> SUPPLIED PASSAGE:
────────────────────
Last week I had the opportunity to attend the ChefConf 2015 conference in Santa Clara, CA. For once it was nice to not have to travel to go to a conference. Chef has been on the bleeding edge of configuration management in the Windows space lately. With Microsoft having support for Chef and Desired State Configuration (DSC), it only made since for me to become more familiar with the technology. So I am making an effort to become a better Chef. When I told my wife this good news she thought it meant that she would have to cook less. Eventually I informed her that wasn’t the case.
The event organizers for ChefConf had somewhat of a different approach than other events that I have attended. They chose to have keynotes for the first half of each day and then hold breakout sessions in the afternoon. The opening video for the Conference was Eggs 365 featuring Nathen Harvey, Adam Jacob, and Jez Humble. This was the best opening video I’ve ever seen. If you haven’t seen it, you can find it on YouTube here. It’s all about Continuous Delivery and Lean Configuration, and it’s hilarious. Think unicorns and zebra striped robes.
Barry Crist, CHEF CEO, kicked off the opening Keynote where he had several guests come out and talk about how Chef helped them improve productivity and grow their business. One common principle that seemed to be consistent with all the guest speakers was DevOps. Not coming from a developer’s background, I probably would have been a little lost if it weren’t for the book, ‘The Phoenix Project’ by Gene Kim, Kevin, Behr, and George Spaffor, that I recently had the pleasure of reading. This book is about IT, DevOps, and Helping Your Business Win. If you have not read this book, I would highly recommend it. Put it on your todo list as it will change your way of thinking. This was probably one of the best books that I have read.
So what is this DevOps thing you keep mentioning? There are a few definitions floating around out there and you will probably get a different interpretation of the same fundamental principles, depending on who you talk to. Wikipedia defines it as “a software development method that stresses communication, collaboration, integration, automation and measurement of cooperation between software developers and other information-technology professionals. That is a mouth full. But one thing is for sure, DevOps is here to stay and if you aren’t familiar with it, you should be. To use a comment from one of the slides at ChefConf, “DevOps is Reinventing How We Run Our Businesses”. Simply put, DevOps is about replacing the traditional dev and IT Ops silos with teams of people from both groups working together in a collaborative manner.
────────────────────
> DATA FOR ANALYSIS:
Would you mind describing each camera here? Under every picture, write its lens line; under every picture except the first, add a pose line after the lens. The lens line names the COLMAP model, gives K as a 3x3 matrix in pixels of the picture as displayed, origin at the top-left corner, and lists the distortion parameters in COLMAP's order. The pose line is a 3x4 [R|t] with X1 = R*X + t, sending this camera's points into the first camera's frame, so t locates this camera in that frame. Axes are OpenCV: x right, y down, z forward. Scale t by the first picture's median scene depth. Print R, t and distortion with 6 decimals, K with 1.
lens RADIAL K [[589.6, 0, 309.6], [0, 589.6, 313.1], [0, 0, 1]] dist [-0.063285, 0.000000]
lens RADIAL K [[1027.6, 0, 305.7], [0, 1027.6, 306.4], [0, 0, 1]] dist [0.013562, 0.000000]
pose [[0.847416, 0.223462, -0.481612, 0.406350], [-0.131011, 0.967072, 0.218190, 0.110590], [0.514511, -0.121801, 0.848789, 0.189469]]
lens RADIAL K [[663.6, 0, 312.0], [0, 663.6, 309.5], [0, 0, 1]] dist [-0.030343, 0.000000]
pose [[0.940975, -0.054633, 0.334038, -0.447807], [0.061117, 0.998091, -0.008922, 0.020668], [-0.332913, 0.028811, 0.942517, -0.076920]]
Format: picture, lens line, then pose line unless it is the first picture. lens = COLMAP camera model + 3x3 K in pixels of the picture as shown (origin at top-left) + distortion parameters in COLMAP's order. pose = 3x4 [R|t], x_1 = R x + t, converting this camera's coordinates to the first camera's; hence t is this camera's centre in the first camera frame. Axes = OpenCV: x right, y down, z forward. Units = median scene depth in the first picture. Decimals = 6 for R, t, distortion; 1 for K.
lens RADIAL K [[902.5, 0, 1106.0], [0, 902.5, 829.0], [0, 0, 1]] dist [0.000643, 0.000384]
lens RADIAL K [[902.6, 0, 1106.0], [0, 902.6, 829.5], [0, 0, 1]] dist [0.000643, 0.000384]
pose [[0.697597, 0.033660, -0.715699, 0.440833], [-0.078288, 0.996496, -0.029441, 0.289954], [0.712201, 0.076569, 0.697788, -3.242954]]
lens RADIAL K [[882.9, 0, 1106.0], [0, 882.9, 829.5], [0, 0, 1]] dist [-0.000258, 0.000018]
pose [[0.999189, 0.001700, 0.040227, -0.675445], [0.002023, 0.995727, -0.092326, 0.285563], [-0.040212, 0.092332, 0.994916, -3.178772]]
────────────────────
> WHAT THIS EXERCISE ASKS:
**a.** According to the ChefConf post, who kicked off the opening keynote?
**b.** Decide whether each statement agrees with the ChefConf post: (i) the organizers held breakout sessions in the morning; (ii) the conference took place in Santa Clara, CA; (iii) the opening video for the conference was Eggs 365.
**c.** Reproduce the portion of the ChefConf post between "Last week I" and "wasn’t the case.", inclusive.

> ANSWERS BY TASK:
**a.** Barry Crist, the CEO of Chef, kicked off the opening keynote.

**b.**
(i) No: "They chose to have keynotes for the first half of each day and then hold breakout sessions in the afternoon."
(ii) Yes: "attend the ChefConf 2015 conference in Santa Clara, CA"
(iii) Yes: "The opening video for the Conference was Eggs 365"

**c.**
Last week I had the opportunity to attend the ChefConf 2015 conference in Santa Clara, CA. For once it was nice to not have to travel to go to a conference. Chef has been on the bleeding edge of configuration management in the Windows space lately. With Microsoft having support for Chef and Desired State Configuration (DSC), it only made since for me to become more familiar with the technology. So I am making an effort to become a better Chef. When I told my wife this good news she thought it meant that she would have to cook less. Eventually I informed her that wasn’t the case.